Mata Rantai Kekerasan dalam Pendidikan

TAHUN ajaran 2013/2014 ini dunia pendidikan masih menyisakan persoalan kekerasan yang terjadi pada saat orientasi siswa. Beberapa waktu lalu seorang siswi sekolah menengah kejuruan (SMK) di Kabupaten Bantul, Yogyakarta, harus tewas mengenaskan lantaran mengikuti kegiatan masa orientasi siswa (MOS). Adalah Anindya Ayu Puspita, meninggal karena diminta melakukan squat jump oleh seniornya hanya gara-gara tidak membawa sepatu. Rupanya, panitia MOS di sekolah itu tidak tahu jika Anindya tidak kuat dan pingsan jika dibentak apalagi dihukum berat. Tak ayal, kejadian tragis itu membuat gerah Menteri Pendidikan dan Kebudayaan (Mendikbud), Mohammad Nuh. Mendikbud segera memerintahkan jajaran di bawahnya untuk menginvestigasi kejadian yang mencoreng korps pendidikan itu (Media Indonesia, 23/7).

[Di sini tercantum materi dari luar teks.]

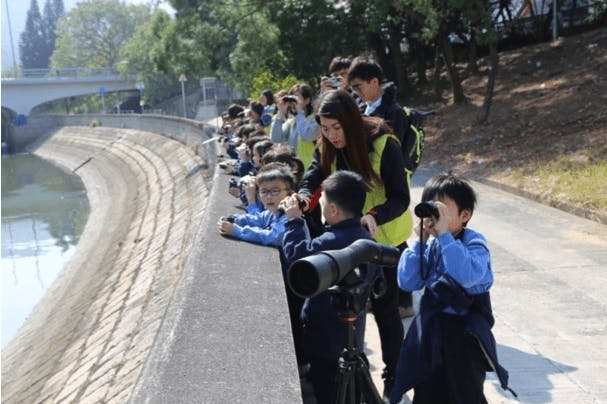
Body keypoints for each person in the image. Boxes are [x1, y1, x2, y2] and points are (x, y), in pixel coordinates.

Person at [294, 89, 412, 400]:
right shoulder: (327, 145)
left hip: (384, 240)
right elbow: (312, 176)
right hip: (348, 241)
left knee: (386, 313)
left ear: (351, 122)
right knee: (348, 307)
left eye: (337, 127)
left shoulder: (384, 144)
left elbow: (401, 197)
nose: (331, 135)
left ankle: (393, 376)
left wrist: (375, 215)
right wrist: (304, 197)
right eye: (325, 127)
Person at [390, 173, 511, 404]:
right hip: (432, 331)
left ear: (464, 215)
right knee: (427, 391)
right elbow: (407, 281)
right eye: (431, 209)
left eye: (442, 211)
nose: (435, 218)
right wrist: (419, 241)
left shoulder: (473, 242)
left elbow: (466, 275)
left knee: (464, 393)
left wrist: (445, 236)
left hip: (463, 336)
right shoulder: (431, 243)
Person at [282, 170, 374, 404]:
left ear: (333, 210)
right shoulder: (366, 240)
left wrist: (293, 220)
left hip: (324, 338)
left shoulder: (329, 241)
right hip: (351, 334)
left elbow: (297, 257)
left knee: (326, 391)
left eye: (322, 202)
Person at [348, 56, 416, 319]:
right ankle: (387, 295)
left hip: (391, 188)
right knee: (382, 243)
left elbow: (389, 151)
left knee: (397, 244)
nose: (356, 92)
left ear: (374, 82)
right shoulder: (364, 109)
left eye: (358, 86)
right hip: (372, 190)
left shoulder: (394, 113)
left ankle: (405, 300)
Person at [218, 163, 295, 247]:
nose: (269, 196)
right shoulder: (274, 211)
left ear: (289, 192)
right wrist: (234, 219)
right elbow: (258, 219)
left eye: (275, 191)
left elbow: (273, 237)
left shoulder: (291, 214)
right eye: (264, 192)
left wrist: (238, 231)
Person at [270, 83, 319, 170]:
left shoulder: (316, 119)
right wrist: (280, 113)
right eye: (292, 97)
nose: (293, 101)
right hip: (297, 170)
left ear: (307, 100)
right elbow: (275, 138)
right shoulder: (293, 121)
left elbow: (307, 135)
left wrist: (299, 112)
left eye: (297, 98)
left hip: (312, 169)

Dengan belajar dari tragedi MOS di Bantul itu, kita bisa mengambil kesimpulan bahwa kekerasan ternyata masih membayangi dunia pendidikan. Meski berbagai tuntutan sudah dialamatkan kepada para stakeholders, tetapi kekerasan masih menjadi alat dominan dalam pendidikan kita. Alih-alih bukannya anak didik semakin menikmati proses pendidikan yang menyenangkan dan mencerahkan, malah justru bersiap menanti giliran menjadi korban keberingasan itu. Ironis sekali.

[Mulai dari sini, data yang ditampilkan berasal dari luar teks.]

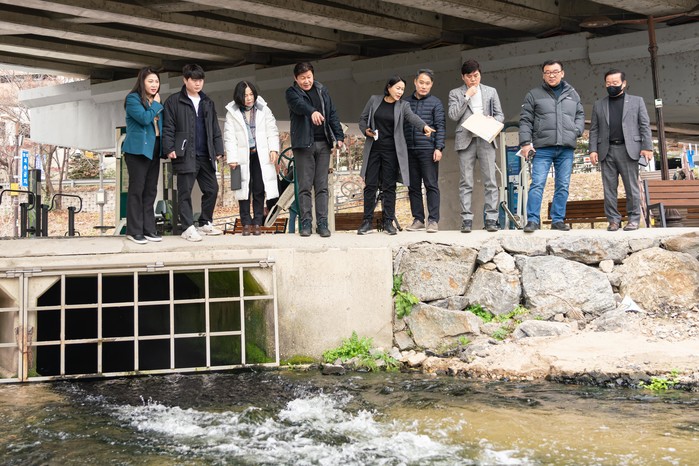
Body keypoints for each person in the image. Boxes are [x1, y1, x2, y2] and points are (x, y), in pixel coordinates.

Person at [358, 75, 436, 235]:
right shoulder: (374, 100)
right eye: (398, 88)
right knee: (370, 185)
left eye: (402, 89)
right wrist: (366, 130)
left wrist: (424, 127)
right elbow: (363, 119)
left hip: (392, 152)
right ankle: (366, 222)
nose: (400, 92)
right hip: (374, 149)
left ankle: (388, 222)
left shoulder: (403, 105)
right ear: (389, 87)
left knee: (389, 187)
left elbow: (412, 117)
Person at [519, 59, 584, 233]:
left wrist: (576, 130)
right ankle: (532, 220)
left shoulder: (573, 94)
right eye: (547, 72)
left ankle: (558, 220)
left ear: (562, 73)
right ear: (543, 75)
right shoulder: (533, 94)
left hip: (566, 148)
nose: (551, 75)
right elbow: (525, 121)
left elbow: (580, 114)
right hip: (542, 147)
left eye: (555, 72)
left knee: (563, 185)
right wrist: (525, 143)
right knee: (537, 184)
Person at [162, 64, 224, 242]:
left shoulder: (207, 102)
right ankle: (187, 227)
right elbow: (168, 127)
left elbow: (214, 128)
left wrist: (218, 149)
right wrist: (169, 148)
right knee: (185, 192)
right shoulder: (174, 101)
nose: (198, 84)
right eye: (194, 80)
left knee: (212, 189)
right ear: (185, 80)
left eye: (200, 80)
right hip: (185, 154)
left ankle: (205, 223)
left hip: (206, 154)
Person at [285, 62, 345, 237]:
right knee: (304, 186)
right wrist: (312, 111)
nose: (306, 81)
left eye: (309, 77)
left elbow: (332, 113)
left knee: (322, 186)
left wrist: (339, 136)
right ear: (296, 78)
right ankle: (305, 223)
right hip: (304, 145)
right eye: (302, 78)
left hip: (323, 143)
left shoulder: (321, 90)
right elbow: (299, 106)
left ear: (313, 76)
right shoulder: (292, 93)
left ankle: (322, 223)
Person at [589, 69, 653, 232]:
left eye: (615, 83)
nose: (611, 86)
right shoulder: (599, 104)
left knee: (631, 187)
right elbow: (594, 129)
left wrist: (647, 147)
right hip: (606, 150)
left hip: (629, 149)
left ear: (623, 84)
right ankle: (613, 220)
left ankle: (633, 219)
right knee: (609, 188)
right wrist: (592, 149)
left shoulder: (637, 101)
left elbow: (644, 126)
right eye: (608, 83)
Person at [448, 59, 504, 233]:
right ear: (463, 77)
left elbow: (500, 115)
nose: (473, 79)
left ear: (480, 74)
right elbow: (453, 115)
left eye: (476, 75)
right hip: (466, 140)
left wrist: (493, 119)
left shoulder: (490, 91)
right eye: (469, 76)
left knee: (490, 180)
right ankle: (466, 219)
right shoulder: (456, 93)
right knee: (466, 181)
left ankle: (491, 219)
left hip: (486, 138)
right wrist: (467, 96)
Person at [224, 81, 280, 236]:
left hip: (260, 155)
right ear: (239, 96)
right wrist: (232, 157)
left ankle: (257, 222)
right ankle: (246, 223)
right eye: (245, 95)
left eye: (251, 94)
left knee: (259, 188)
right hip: (241, 156)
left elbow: (272, 130)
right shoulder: (232, 112)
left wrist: (274, 149)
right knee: (243, 189)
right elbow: (229, 137)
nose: (249, 98)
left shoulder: (264, 109)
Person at [122, 67, 164, 245]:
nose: (154, 85)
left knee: (150, 190)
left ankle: (148, 229)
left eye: (156, 81)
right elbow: (144, 119)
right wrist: (156, 106)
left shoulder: (156, 101)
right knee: (137, 190)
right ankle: (134, 230)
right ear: (142, 82)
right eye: (150, 81)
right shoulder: (133, 99)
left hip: (154, 148)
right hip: (137, 150)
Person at [404, 68, 446, 233]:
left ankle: (433, 220)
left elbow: (440, 127)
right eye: (421, 82)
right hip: (409, 150)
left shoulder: (436, 103)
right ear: (415, 82)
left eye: (427, 83)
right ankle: (418, 220)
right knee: (413, 187)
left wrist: (439, 148)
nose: (424, 86)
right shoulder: (405, 102)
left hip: (428, 149)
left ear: (431, 85)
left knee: (431, 185)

Sebenarnya Mendikbud Mohammad Nuh (2013) jauh hari sudah mengingatkan para stakeholdersdi tingkat sekolah untuk berhati-hati dalam melaksanakan MOS. Itu karena tindak kekerasan mengalami kenaikan yang cukup signifikan justru pada pelaksanaan MOS. Jika dikelola dengan baik, kata Nuh, MOS bisa menjadi sarana efektif bagi siswa untuk mengenal, memahami, dan berusaha menjadi bagian dari sekolah, sebelum mereka terlibat dalam proses pembelajaran. Singkatnya, melalui orientasi ini diharapkan siswa mengenal bagaimana proses pembelajaran yang nantinya akan mereka jalani: mengenal lingkungan sekolah, sarana prasarana sekolah dan pemanfaatannya, sistem pembelajaran, guru dan model pembelajarannya, serta daya dukung pembelajaran.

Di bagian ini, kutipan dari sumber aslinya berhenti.